In the morning town was thick with cars heading to the coast, in my mindall bound for the perfect campsite that looked almost certain to elude us. While my increasingly grumpy companion was leaning towards a new year in the Braidwood pub, I wasn’t yet willing to give in.

At the visitor’s centre I poured over the South Coast forest map, wishing my finger would be directed bya séance to a spot. Mongarlowe River, I read, rolling the pleasant syllables on my tongue. It was close, had a road running parallel to the river, but moreover, had a good feeling to it, which was about all I had left to go on.
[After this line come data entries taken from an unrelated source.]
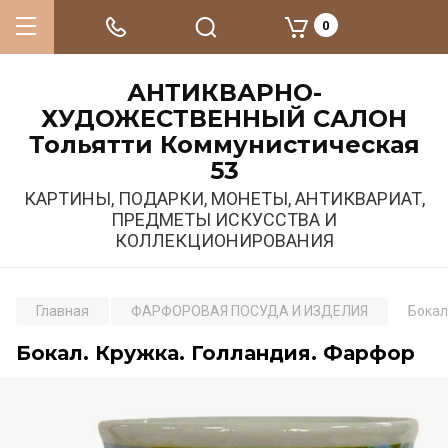
0
АНТИКВАРНО-
ХУДОЖЕСТВЕННЫЙ САЛОН
Тольятти Коммунистическая
53
КАРТИНЫ, ПОДАРКИ, МОНЕТЫ, АНТИКВАРИАТ,
ПРЕДМЕТЫ ИСКУССТВА И
КОЛЛЕКЦИОНИРОВАНИЯ
Главная
ФАРФОРОВАЯ ПОСУДА И ИЗДЕЛИЯ
Бокал
Бокал. Кружка. Голландия. Фарфор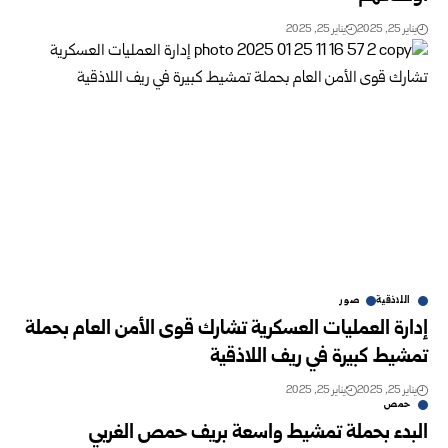
يناير 25, 2025
يناير 25, 2025
اللاذقية
صور
إدارة العمليات العسكرية تشارك قوى الأمن العام بحملة
تمشيط كبيرة في ريف اللاذقية
يناير 25, 2025
يناير 25, 2025
حمص
البدء بحملة تمشيط واسعة بريف حمص الغربي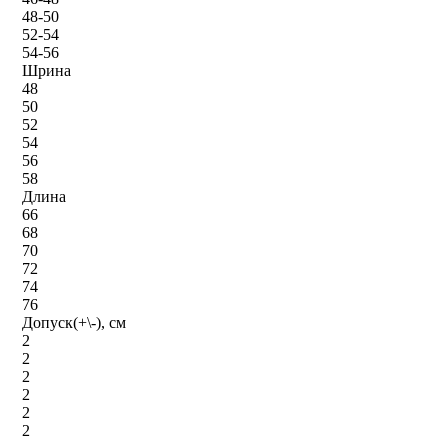
48-50
52-54
54-56
Шрина
48
50
52
54
56
58
Длина
66
68
70
72
74
76
Допуск(+\-), см
2
2
2
2
2
2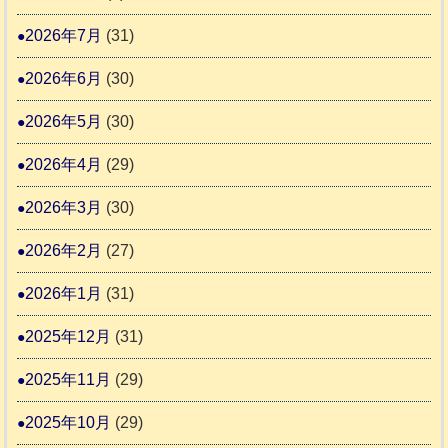
動
か
度
4
報
2026年7月
(31)
り
告
支
熊
2026年6月
(30)
3
援
本
2026年5月
(30)
始
市
ま
動
2026年4月
(29)
り
物
ま
2026年3月
(30)
愛
す
護
2026年2月
(27)
推
2026年1月
(31)
進
協
2025年12月
(31)
議
2025年11月
(29)
会
2025年10月
(29)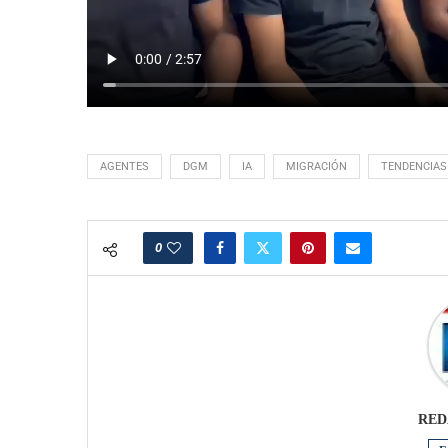
AGENTES
DGM
IA
MIGRACIÓN
TENDENCIAS
0
RED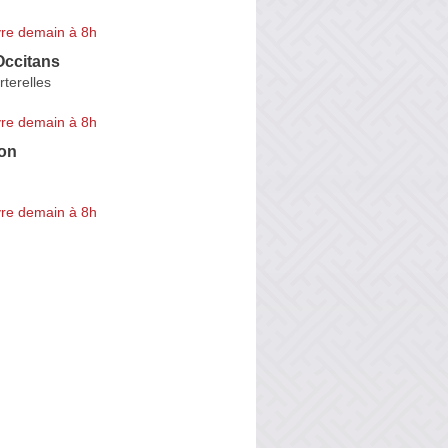
re demain à 8h
Occitans
terelles
re demain à 8h
ion
re demain à 8h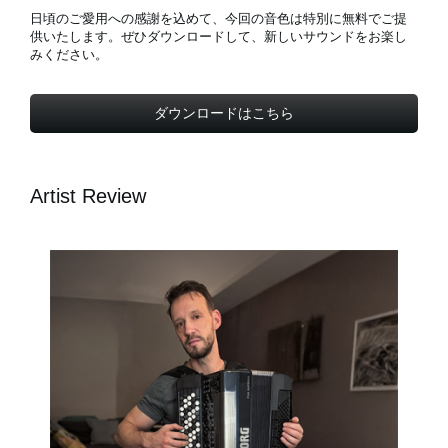
日頃のご愛用への感謝を込めて、今回の音色は特別に無料でご提
供いたします。ぜひダウンロードして、新しいサウンドをお楽し
みください。
ダウンロードはこちら
Artist Review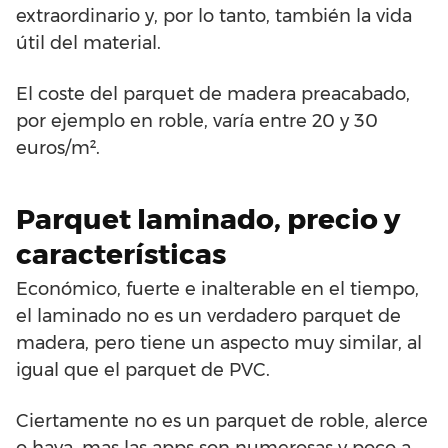
extraordinario y, por lo tanto, también la vida
útil del material.
El coste del parquet de madera preacabado,
por ejemplo en roble, varía entre 20 y 30
euros/m².
Parquet laminado, precio y
características
Económico, fuerte e inalterable en el tiempo,
el laminado no es un verdadero parquet de
madera, pero tiene un aspecto muy similar, al
igual que el parquet de PVC.
Ciertamente no es un parquet de roble, alerce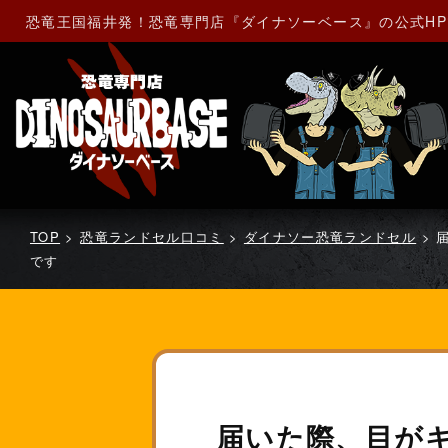
恐竜王国福井発！恐竜専門店『ダイナソーベース』の公式H
TOP
>
恐竜ランドセル口コミ
>
ダイナソー恐竜ランドセル
>
です
届いた際、目が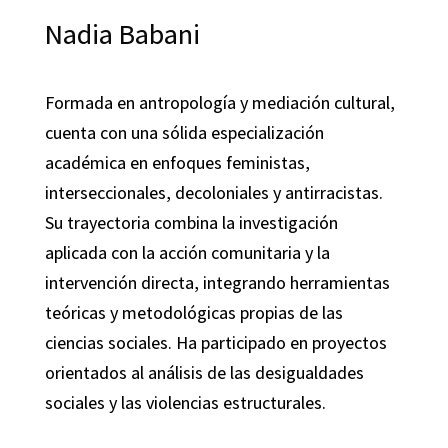
Nadia Babani
Formada en antropología y mediación cultural,
cuenta con una sólida especialización
académica en enfoques feministas,
interseccionales, decoloniales y antirracistas.
Su trayectoria combina la investigación
aplicada con la acción comunitaria y la
intervención directa, integrando herramientas
teóricas y metodológicas propias de las
ciencias sociales. Ha participado en proyectos
orientados al análisis de las desigualdades
sociales y las violencias estructurales.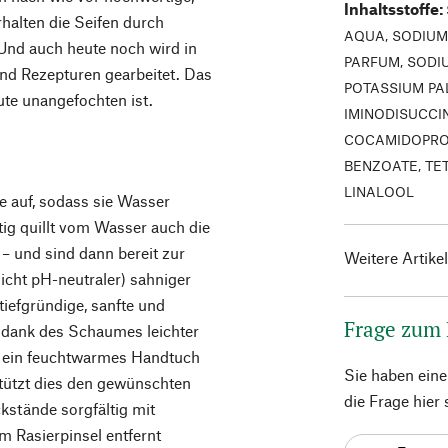
Inhaltsstoffe
:
rhalten die Seifen durch
AQUA, SODIUM
Und auch heute noch wird in
PARFUM, SODI
und Rezepturen gearbeitet. Das
POTASSIUM PA
eute unangefochten ist.
IMINODISUCCI
COCAMIDOPROP
BENZOATE, TE
LINALOOL
re auf, sodass sie Wasser
ig quillt vom Wasser auch die
 – und sind dann bereit zur
Weitere Artike
nicht pH-neutraler) sahniger
iefgründige, sanfte und
Frage zum
 dank des Schaumes leichter
en ein feuchtwarmes Handtuch
Sie haben ein
rstützt dies den gewünschten
die Frage hier
kstände sorgfältig mit
 Rasierpinsel entfernt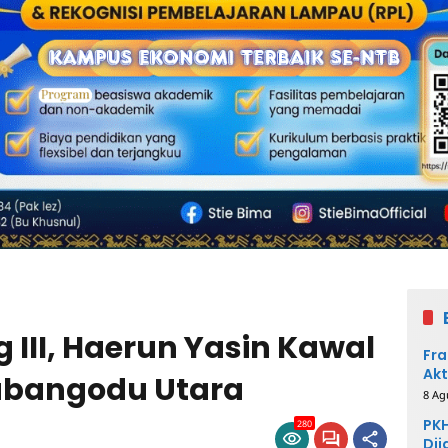
 III, Haerun Yasin Kawal
Fra
Akt
abangodu Utara
8 Ag
PKH
280
Dij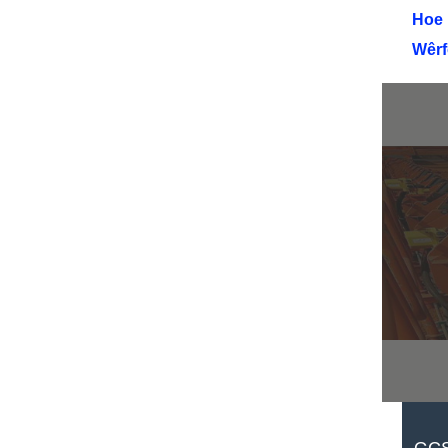
Hoe 
Wêrf
GCS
‘Come on’, I said bravely.

A tense hour later and I spy a small track. Running the last fifty metres ahead I find a secluded grassy grove shaded by spreading gums next to clear flowing mountain stream.

….

Dusk on New Year’s Eve and I sit on a log watching a platypus duck and dive as the last light falls on the overhanging tree ferns. By the small campfire we share a bottle of Bollinger as greater gliders fly silently overhead, and boobook owls sing their plaintive call and response. Simply beautiful. Beautifully simple.